# Document passage
Bab'Aziz:  (English: Bab'Aziz: The prince who contemplated his soul), often abbreviated to Bab'Aziz, is a 2005 film by Tunisian writer and director Nacer Khemir. It stars Parviz Shahinkhou, Maryam Hamid, Hossein Panahi, Nessim Khaloul, Mohamed Graïaa, Maryam Mohaid and Golshifteh Farahani. It was filmed in Iran and Tunisia.

Summary and themes

The film's complex and nonlinear narrative chiefly centers around the journey of a blind dervish, Bab'Aziz (Parviz Shahinkhou), and his granddaughter, Ishtar (Maryam Hamid), who — while traveling across the desert towards an immense Sufi gathering — encounter several strangers who relate the stories of their own mysterious and spiritual quests.

Bab'Aziz is the third part of Khemir's "Desert Trilogy", which also comprises his 1984  (Wanderers of the desert) and 1991  (The dove's lost necklace). The three films share structural elements and themes drawn from Islamic mysticism and classical culture, as well as an isolated desert setting. Khemir has said:

Bab'Aziz is particularly concerned with Sufi themes. Khemir has stated that he wished to show, in the film, "an open, tolerant and friendly Islamic culture, full of love and wisdom . . . an Islam that is different from the one depicted by the media in the aftermath of 9/11", and that the unusual structure of the film was a deliberate attempt to imitate the structure of Iranian Sufi visions and dances, aimed at allowing the spectator to "forget about his own ego and to put it aside in order to open up to the reality of the world".

Cast

 Parviz Shahinkhou as Bab'Aziz
 Maryam Hamid as Ishtar
 Hossein Panahi as red dervish
 Nessim Khaloul as Zaid
 Mohamed Graïaa as Osman
 Golshifteh Farahani as Nour
 Soren Mehrabiar as dervish

Reception

Box office
Bab'Aziz has grossed $263,447 worldwide.

# Entries supplied
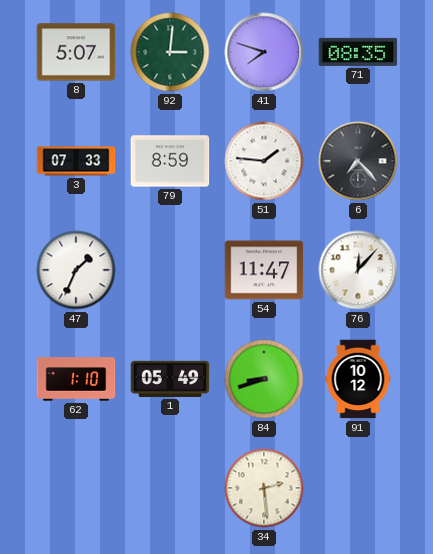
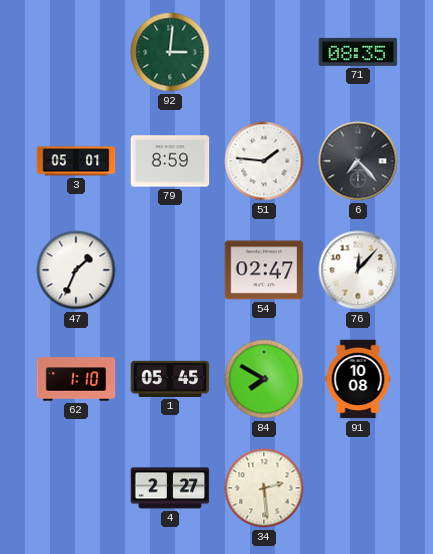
8: 5:07 -> none
41: 7:48 -> none
3: 07:33 -> 05:01
54: 11:47 -> 02:47
1: 05:49 -> 05:45
84: 8:42 -> 7:50
91: 10:12 -> 10:08
4: none -> 2:27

# Task requirements
A) From the Bab'Aziz film article, render the sentence "It was filmed in Iran and Tunisia." in Spanish.
B) Carry the Bab'Aziz film article on past its final line.
These records were drawn from a separate source.

# Outputs
A) Se filmó en Irán y Túnez.

B)
Critical response

Bab'Aziz received mixed reviews from critics. Review aggregator Rotten Tomatoes reports that 58% of 24 critics have given the film a positive review. Boston Globe critic Michael Hardy found fault with Khemir's "well-meaning attempt to correct Western misconceptions of Islam", complaining that the film "is set in the present, but resolutely ignores current events in favor of pervasive nostalgia for the glorious past". However, Matt Zoller Seitz of The New York Times praised it as "a structurally audacious fairy tale that imparts moral lessons and shows how narratives reflect and shape life". According to The Hollywood reporter reviewer Frank Scheck " What 'Bab' Aziz' lacks in narrative clarity it makes up for in visual and musical splendor, and the fact that its co-screenwriter is Tonino Guerra". He added that the movie is better experienced on a big screen.

Bibliography
 Firoozeh Papan-Matin. "Nacer Khemir and the Subject of Beauty in Bab'Aziz: The Prince Who Contemplated His Soul," Cinema Journal. Fall 2012, 52:1, 52:1, pp. 107–26.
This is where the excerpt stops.